PASSAGE FOR REVIEW:
# Passat Cc low modifications



## B.A.G (Dec 5, 2010)

I bagged my passat CC with a GAS (German Airride Systems) but when I see at some other CC's over here they are lying lower then mine..
I have heard that front sway bar can make some difference but I didn't attached the swaybar and my car was lying on the same hight :facepalm: I looked at the axle but there i've got some space left so that's not the problem.. probably I'm on the end of my shocks.. Some other advice because I need to drop half an inch to an inch more in the front 




Uploaded with ImageShack.us



Uploaded with ImageShack.us



Uploaded with ImageShack.us


----------



## Monkeykungfu (May 15, 2009)

Can't help with moar low, but wanted to say that CC is clean & looks guh-reat!! :thumbup:


----------



## markfif (Oct 25, 2007)

If it does not look like anything is touching then you are probably being held up by the struts like you were saying. Look into shortening them a bit or modify the top strut mounts. Another option would be to order a set of Air Lift air struts from over here in the states


----------



## B.A.G (Dec 5, 2010)

markfif said:


> If it does not look like anything is touching then you are probably being held up by the struts like you were saying. Look into shortening them a bit or modify the top strut mounts. Another option would be to order a set of Air Lift air struts from over here in the states


the 4th of May I go to Worthersee and I will visit the bagyard factory. Try to test a bomber kit from bagyard to hope it goes lower...

DATA FOR ANALYSIS:
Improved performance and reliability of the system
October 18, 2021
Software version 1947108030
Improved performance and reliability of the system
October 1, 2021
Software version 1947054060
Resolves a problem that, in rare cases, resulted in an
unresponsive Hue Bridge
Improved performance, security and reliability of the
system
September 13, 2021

WHAT THE EXERCISE ASKS: Summarize the thread on lowering the Passat CC in three sentences. The material has nothing to do with the thread.

RESULT: A poster put German Airride Systems air suspension on a Passat CC, but the car sits higher than other CCs, and leaving off the front sway bar didn't change the height, so the poster suspects the shocks have run out of travel and wants to drop the front another half inch to an inch. One reply says the car is probably being held up by the struts and suggests shortening them, modifying the top strut mounts, or ordering Air Lift air struts from the States. The original poster answers with plans to visit the Bagyard factory on May 4 while at Worthersee and to try a Bagyard bomber kit in hopes it goes lower.